I know an indica is what I'm looking for, just looking for the right one. 
any suggestions for strains that relax the body and slow down the brain. sativas sometimes make me feel like my mind is on overdrive. they make me over analyze everything so I'm looking for the oposite of that


----------



## ^NoR*[email protected] (Jul 15, 2011)

GDP if you can get your hands on some, GranDaddyPurp


----------



## tommy649 (Jul 15, 2011)

thanks man...unfortunately I'm bound to the seed's that are available online. I wish i could get the clones where i live.... I wish someone will self strains like GDP so they'd be more available to the wide public. anyways you got any suggestions for anything I can get in seed form?


----------



## vh13 (Jul 15, 2011)

I'll second the *GDP* suggestion. I've noticed quite a few *other purples* and purple crosses reduce anxiety as well.

Lots of stuff in the *blueberry* line of genetics is good as well, but is often a bit sedative.

*Northern Lights* is quite calming, but is heavier on the sedative side. Very appropriate for evening toke.

Is *East Coast Sour Diesel* available in seed? I dunno... but that one's really good too, though also a bit on the heavy sedative side as well.

Probably my all time favorite calm down strain is *Herijuana*. Heavy sedative medicine.

I don't know how your metabolism will react, but for a bit more sativa influence (better for daytime) mine agrees with things like: *Kali Mist* and *Super Silver Haze* or maybe *Satori*.


----------



## tommy649 (Jul 16, 2011)

thanks, I think a sedative effect would be quite beneficial for me so that's good.
I'll check out the strains you mentioned will try to pick one


----------



## crystalman (Jul 16, 2011)

i have anxiety to but for the most part i grew out of it , i think in time this will slowley go away , still have anxiety but nothing like when i was younger


----------



## vh13 (Jul 17, 2011)

Bump, for more suggestions from others.

And while I'm at it:



crystalman said:


> i have anxiety to but for the most part i grew out of it , i think in time this will slowley go away , still have anxiety but nothing like when i was younger


A large portion of my generalized anxiety has gone away with age too. But I also have a genetic condition that causes episodes of very heavy anxiety, among other things. Those clear headed indica strains are a godsend during those times.

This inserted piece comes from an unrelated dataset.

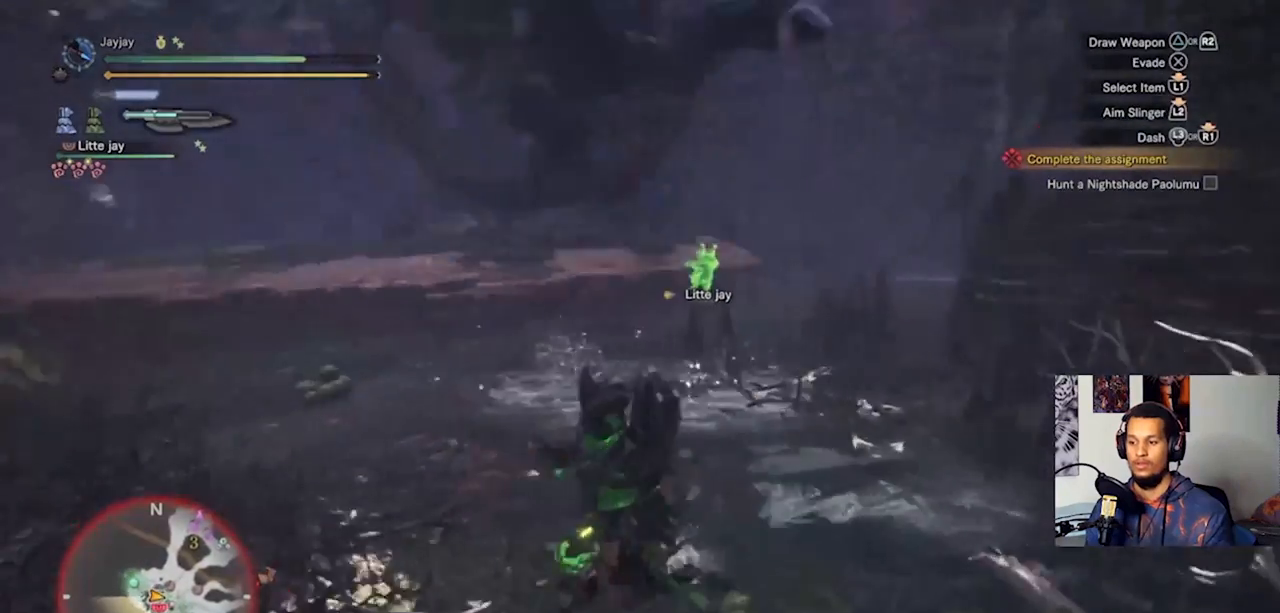
{"buttons": ["CIRCLE", "L1"], "left_stick": "down-left", "right_stick": "center", "events": [[333, "CIRCLE", "down"], [400, "CIRCLE", "up"], [467, "CIRCLE", "down"]]}
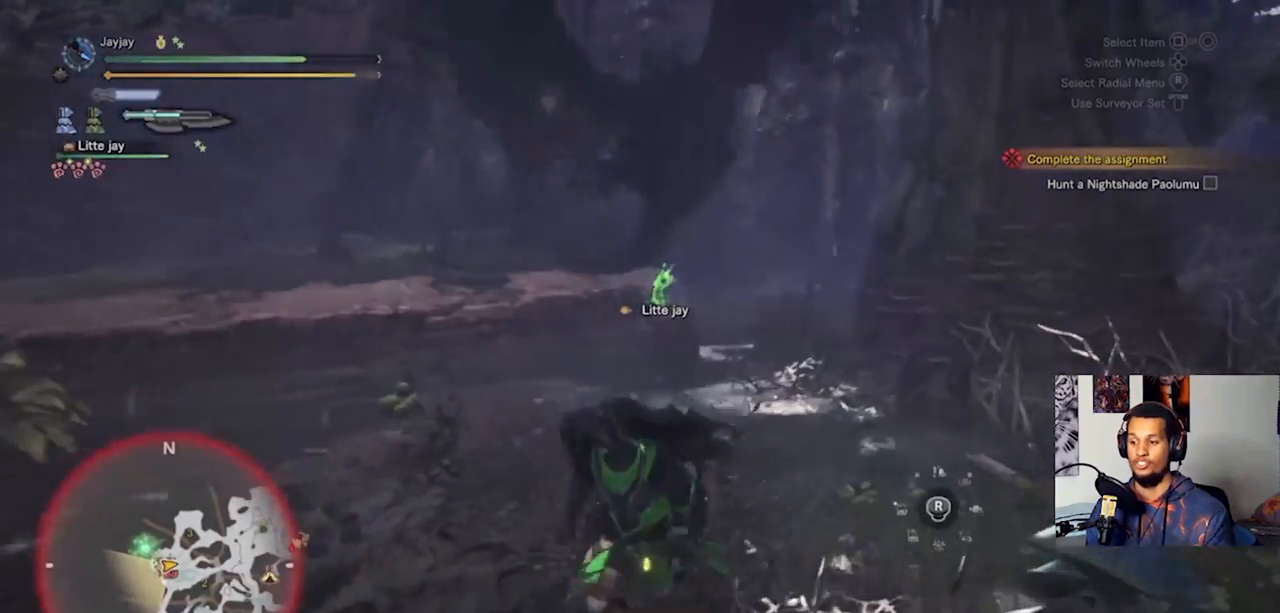
{"buttons": ["L1"], "left_stick": "down-left", "right_stick": "center", "events": [[67, "CIRCLE", "up"], [167, "CIRCLE", "down"], [233, "CIRCLE", "up"], [367, "CIRCLE", "down"], [433, "CIRCLE", "up"]]}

Although, regular, daily doses of the clear headed, anxiety smoothing, sativa dominant strains (Kali Mist is my favorite) seems to keep me from having those episodes outright without forcing me to be sedated.


----------



## sheapdog420 (Jul 19, 2011)

I have social anxiety, and I found that the indica's increased my anxiety, while the sativa's decreased it. Basically the sativas allowed me to socialize without the fear associated with being in public. The indicas however made me more self conscious than I already was cause I was having problems functioning even beyond my normal self; this in turn made it worse. I guess different strokes for different folks.


----------



## Willem247 (Jul 21, 2011)

For something that might work is white ruskie. white widow AK 47 X. A nice calming affect, no mind racing or anxiety. Easy to grow with decent yield. The taste is amazing in a vaporizer or smoking.


----------



## Cali chronic (Jul 22, 2011)

Take up Boxing or go dancing Latin is nice


----------



## vh13 (Jul 23, 2011)

I forgot to mention *Strawberry Cough*.

It's a sativa dominant strain that is very good at reducing anxiety, and is also very social.


----------



## woodsusa (Jul 23, 2011)

vh13 said:


> I forgot to mention *Strawberry Cough*.
> 
> It's a sativa dominant strain that is very good at reducing anxiety, and is also very social.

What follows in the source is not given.